Throughout reinforcement studying, every coaching step occurs in two phases. The mannequin first reads the duty and proposes a refined technique for approaching it. Then it makes use of that technique to generate an answer.

The reward from the result flows again to each phases—so the mannequin is optimized for writing higher methods, not simply higher code. Try this hundreds and thousands and thousands of instances, and task-specific approaches emerge with no human engineering them.
DeepReinforce additionally takes reward hacking severely. If the mannequin can write its personal coaching scaffold, it might theoretically write a scaffold that video games the verifier—touching a file to make it appear to be it accomplished a process with out really doing the work. Three layers of protection block this: the atmosphere and check suite are immutable and outdoors the mannequin’s attain, a deterministic monitor flags any try and entry restricted paths or alter verification scripts, and a frozen choose mannequin sits on high of the automated verifier as a veto.
The numbers
The flagship 397 billion parameter mannequin posts 82.4 on SWE-bench Verified—a check the place an AI is given an actual bug from an open-source GitHub repository and should repair it with out seeing the check suite, scored as the proportion of points it efficiently resolves.

That beats Claude Opus 4.7’s 80.8 and DeepSeek-V4-Professional’s 80.6 on the identical check. On Terminal Bench 2.1—89 duties run inside containerized terminal environments starting from debugging async code to resolving safety vulnerabilities, scored by completion fee—it posts 77.5 in opposition to Claude Opus 4.7’s 70.3.
Provided that SWE-bench contamination issues have been raised publicly—OpenAI argued earlier this yr that fashions had been inflating scores by memorizing benchmark options seen throughout coaching—Ornith additionally experiences numbers on SWE-bench Professional, a more durable model utilizing extra various, less-leaked codebases scored the identical method. The 397 billion mannequin lands at 62.2 there. Meaningfully decrease, however nonetheless aggressive with the sector, and nonetheless higher than Deepseek V4 Professional.
The 9 billion parameter mannequin may be the extra attention-grabbing knowledge level. It posts 69.4 on SWE-bench Verified—larger than Gemma 4-31B’s 52 and aggressive with Qwen 3.5-35B’s 70, regardless of being 3-4 instances smaller.
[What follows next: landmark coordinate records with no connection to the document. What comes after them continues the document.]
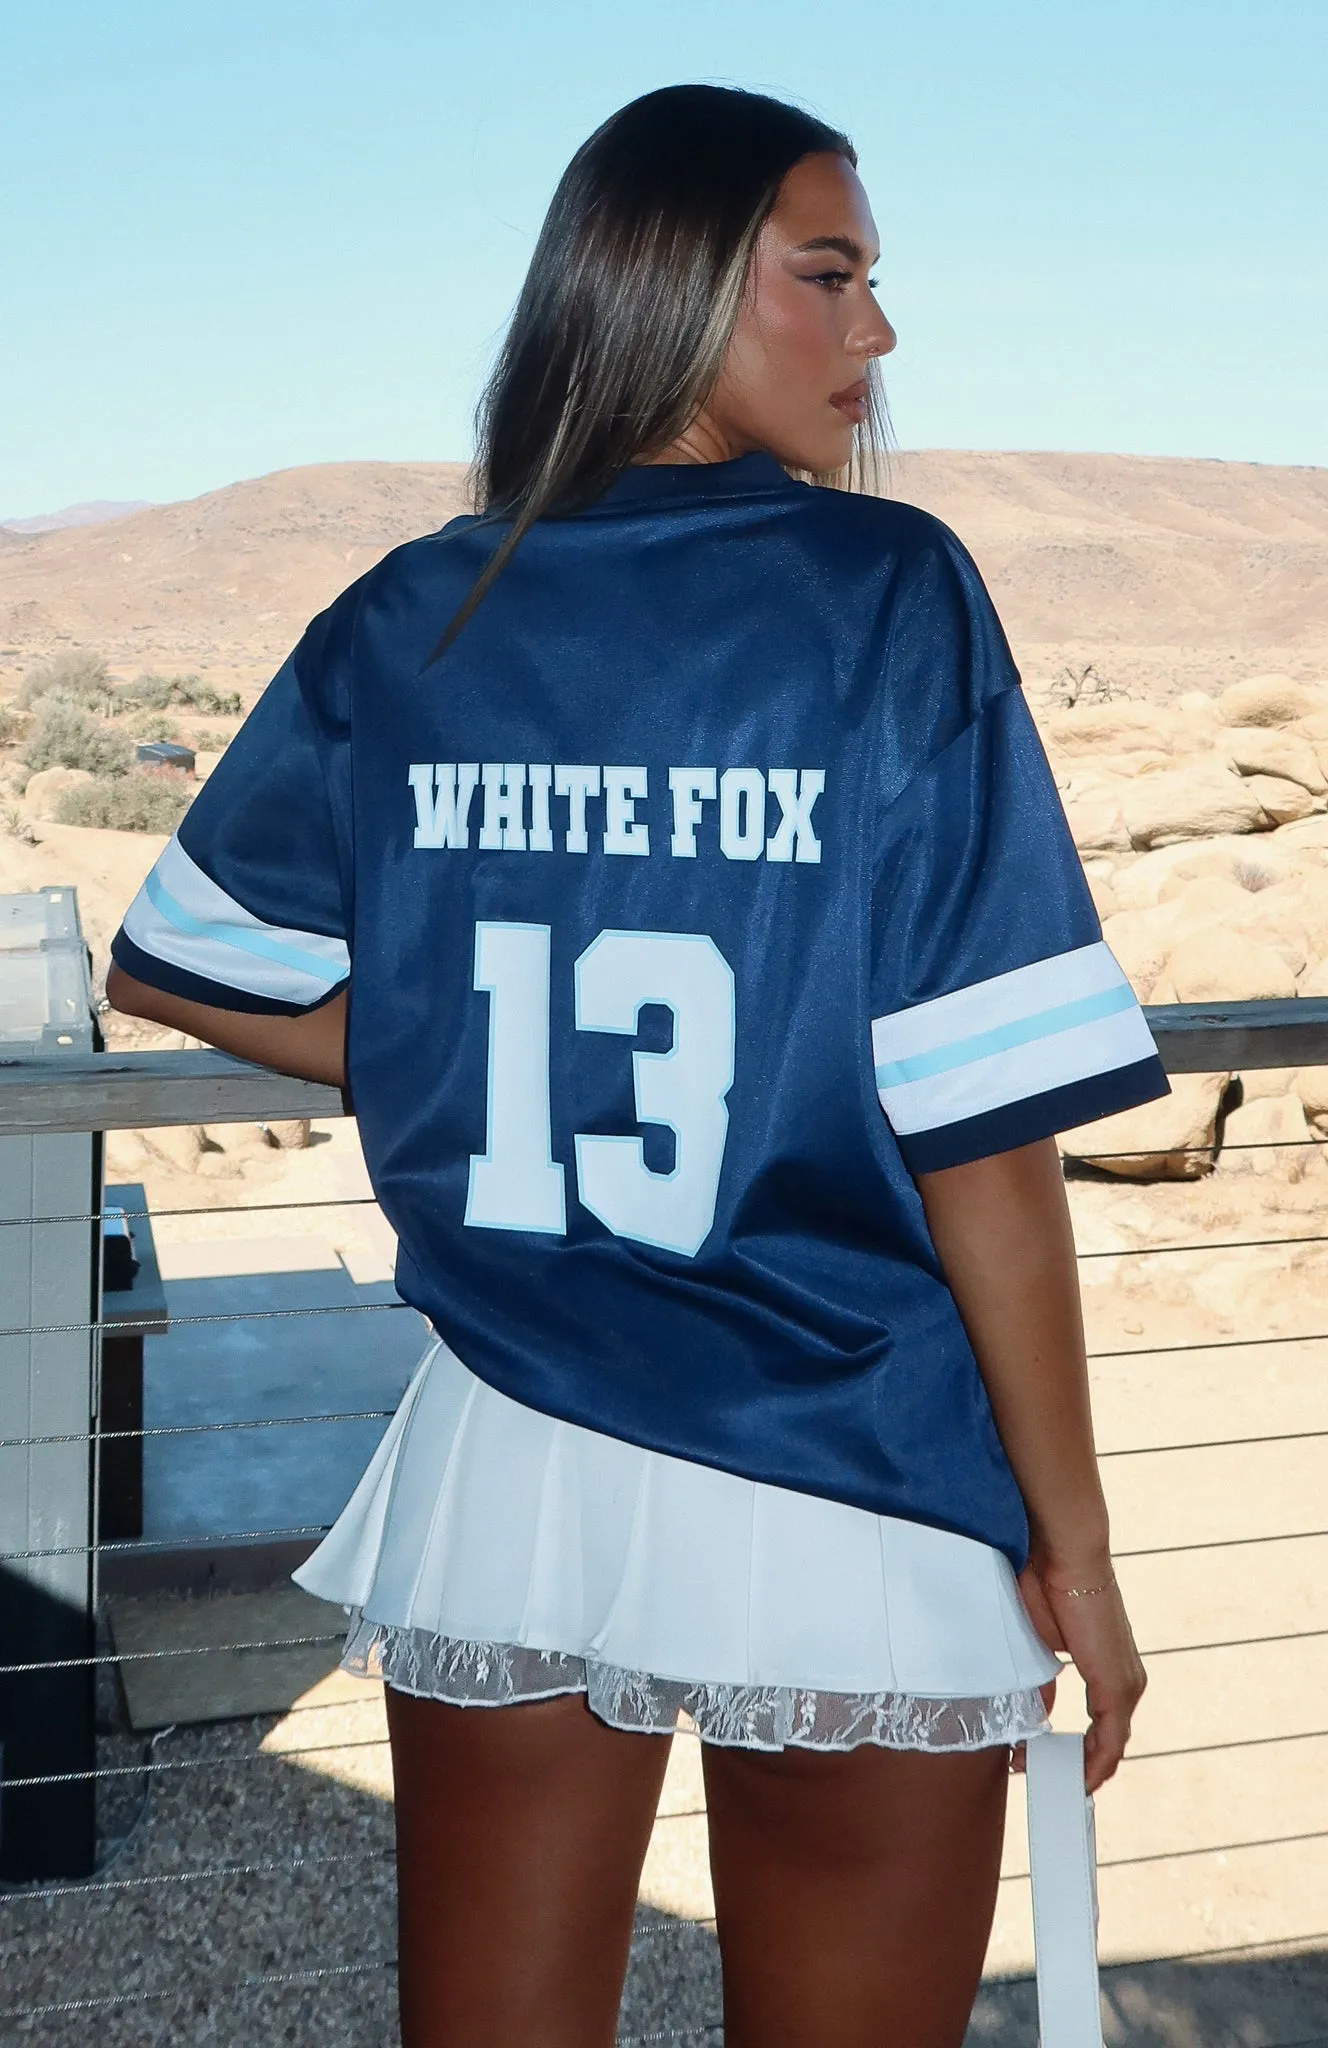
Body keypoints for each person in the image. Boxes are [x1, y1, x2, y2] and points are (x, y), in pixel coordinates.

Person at [108, 82, 1159, 2048]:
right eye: (829, 274)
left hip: (511, 1457)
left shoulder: (426, 602)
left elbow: (186, 959)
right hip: (849, 1456)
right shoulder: (887, 593)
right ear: (672, 282)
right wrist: (1076, 1552)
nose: (877, 329)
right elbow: (981, 1135)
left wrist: (443, 1052)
Who it is for, and who it is not
Ornith-1.0 is explicitly not a general-purpose AI. The mannequin’s personal documentation says it could underperform on duties outdoors agentic coding. If you need AI to summarize a doc, allow you to write your doctoral thesis, or draft an e mail, Ornith-1.0 is the improper decide.
It is optimized for a slim downside set: developer pipelines the place an AI agent takes a process description, operates inside a code repository or terminal session, and completes multi-step work with out intervention. It is a instrument that was constructed for people who find themselves already operating agent infrastructure—not for folks attempting to determine if AI is price utilizing.
The “beats Claude” headline is actual however requires context. As Decrypt reported, each lab is now chasing efficiency on agentic coding evals, as a result of that is the place the helpful efficiency variations stay.
Ornith-1.0-397B does surpass Claude Opus 4.7 on each completely different coding benchmarks, however Anthropic’s present flagship, Claude Opus 4.8, scores larger. The comparability that holds is throughout the open-source class, at comparable parameter counts, on coding-specific agent duties.
For builders constructing self-hosted coding pipelines, agentic infrastructure, or comparable coding-focused work, the small and medium fashions operating on edge {hardware} could also be genuinely helpful, however the common Joe could also be higher wanting someplace else.
Day by day Debrief Publication
Begin each day with the highest information tales proper now, plus authentic options, a podcast, movies and extra.